🤖 AI Summary
This work proposes the PSAD framework to address the challenges of deploying generative reranking models in practice, where achieving both high generation quality and low-latency inference remains difficult, and user-item feature interactions are often insufficient. PSAD integrates a semi-autoregressive generation mechanism to balance ranking effectiveness with inference efficiency, employs online knowledge distillation to dynamically transfer knowledge from a teacher model to a lightweight scoring network, and introduces a user profiling module to capture dynamic interests and intents, thereby enhancing personalized interactions. Extensive experiments on three large-scale public datasets demonstrate that PSAD significantly outperforms state-of-the-art methods in both ranking performance and inference efficiency.
📝 Abstract
Generative models offer a promising paradigm for the final stage reranking in multi-stage recommender systems, with the ability to capture inter-item dependencies within reranked lists. However, their practical deployment still faces two key challenges: (1) an inherent conflict between achieving high generation quality and ensuring low-latency inference, making it difficult to balance the two, and (2) insufficient interaction between user and item features in existing methods. To address these challenges, we propose a novel Personalized Semi-Autoregressive with online knowledge Distillation (PSAD) framework for reranking.
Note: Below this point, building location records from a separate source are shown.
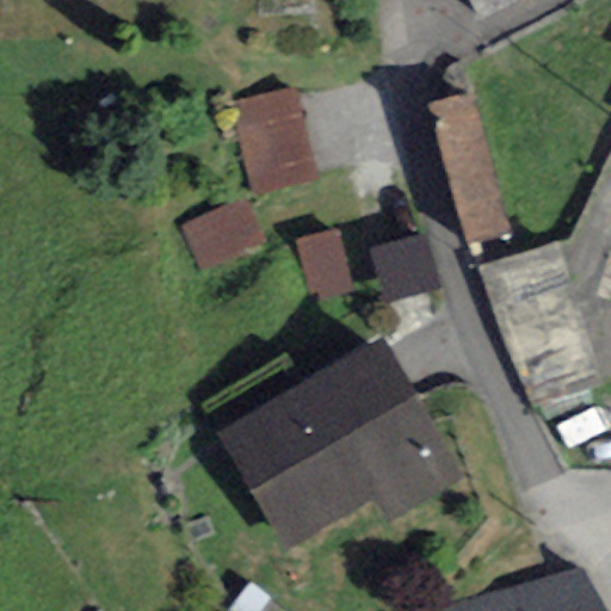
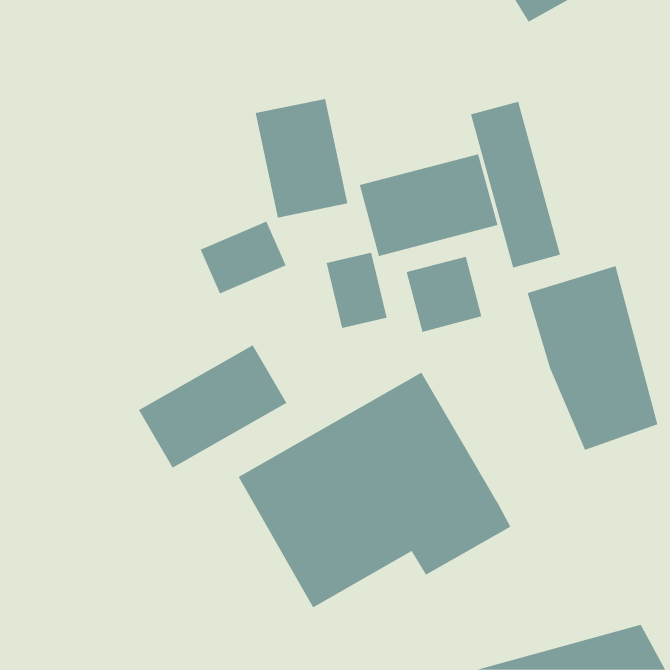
building: none -> [359,153,498,257]
building: none -> [138,345,287,469]

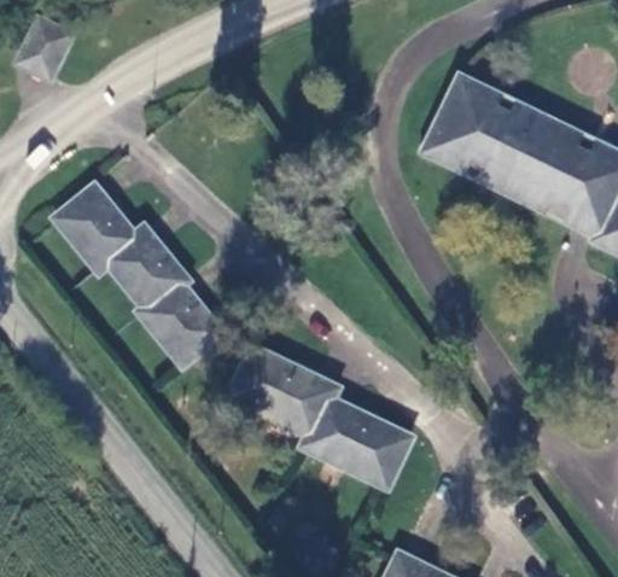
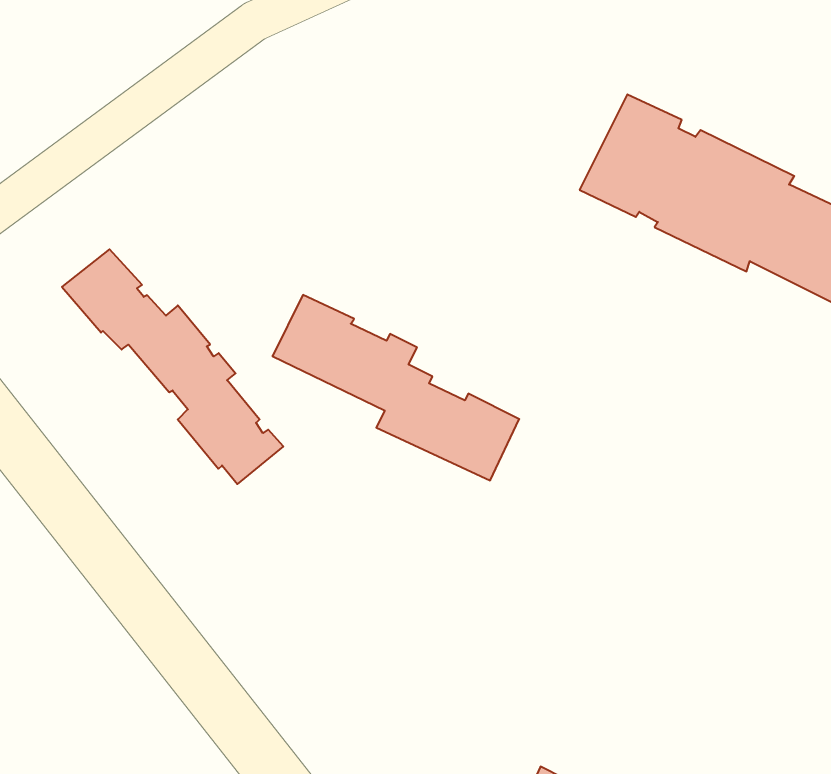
building: [23,22,66,71] -> none
building: [232,349,407,480] -> [272,295,519,480]

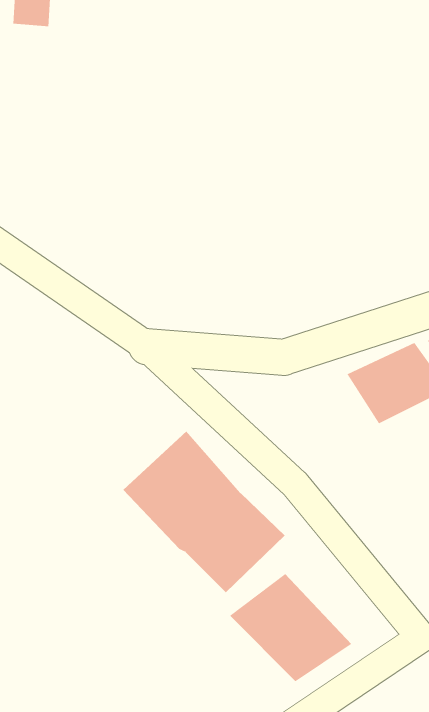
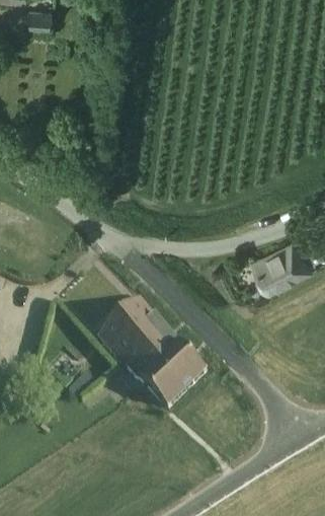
building: [229,573,352,682] -> none

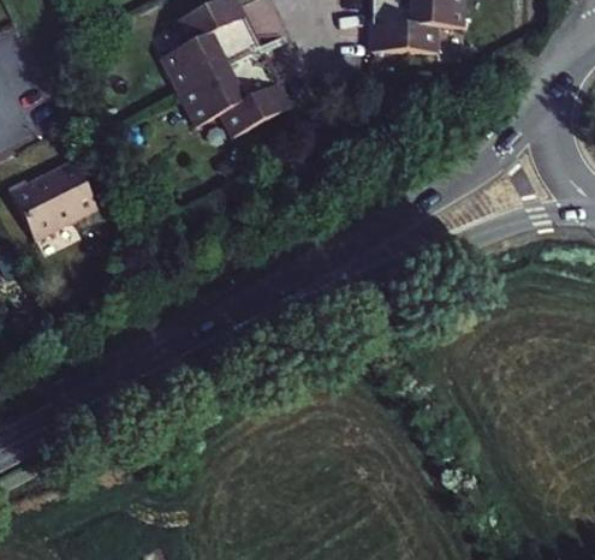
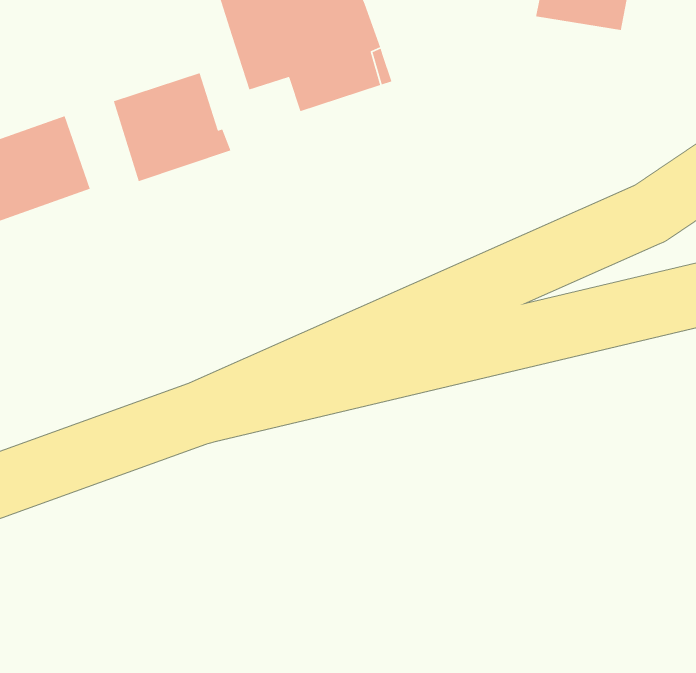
building: none -> [113,72,231,182]

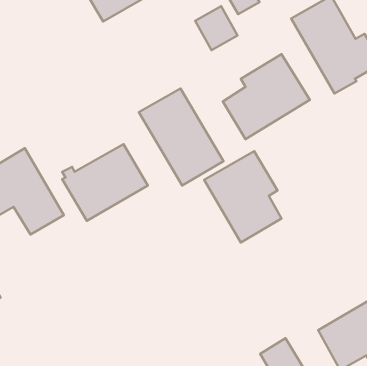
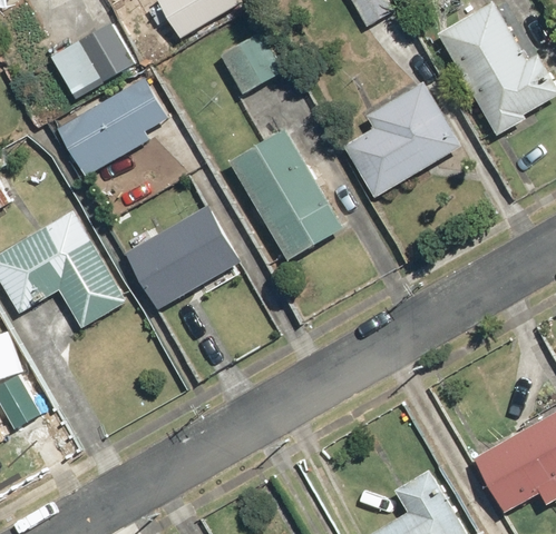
building: [195,6,237,50] -> [220,34,277,95]
building: none -> [49,22,134,100]
building: none -> [55,78,167,177]
building: [204,151,281,242] -> none

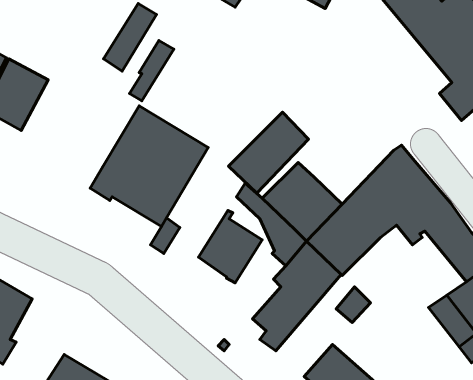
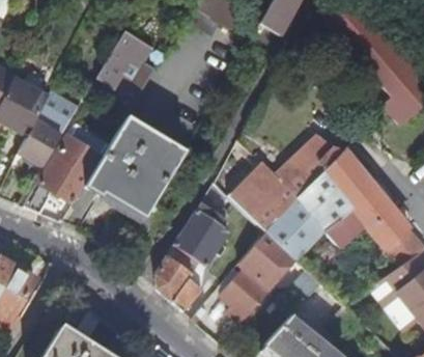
building: none -> [20,90,78,164]
building: [229,112,308,193] -> [274,131,341,199]
building: none -> [25,146,95,213]
building: none -> [157,251,201,310]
In this framework, the teacher model adopts a semi-autoregressive generator to balance generation quality and efficiency, while its ranking knowledge is distilled online into a lightweight scoring network during joint training, enabling real-time and efficient inference. Furthermore, we propose a User Profile Network (UPN) that injects user intent and models interest dynamics, enabling deeper interactions between users and items. Extensive experiments conducted on three large-scale public datasets demonstrate that PSAD significantly outperforms state-of-the-art baselines in both ranking performance and inference efficiency.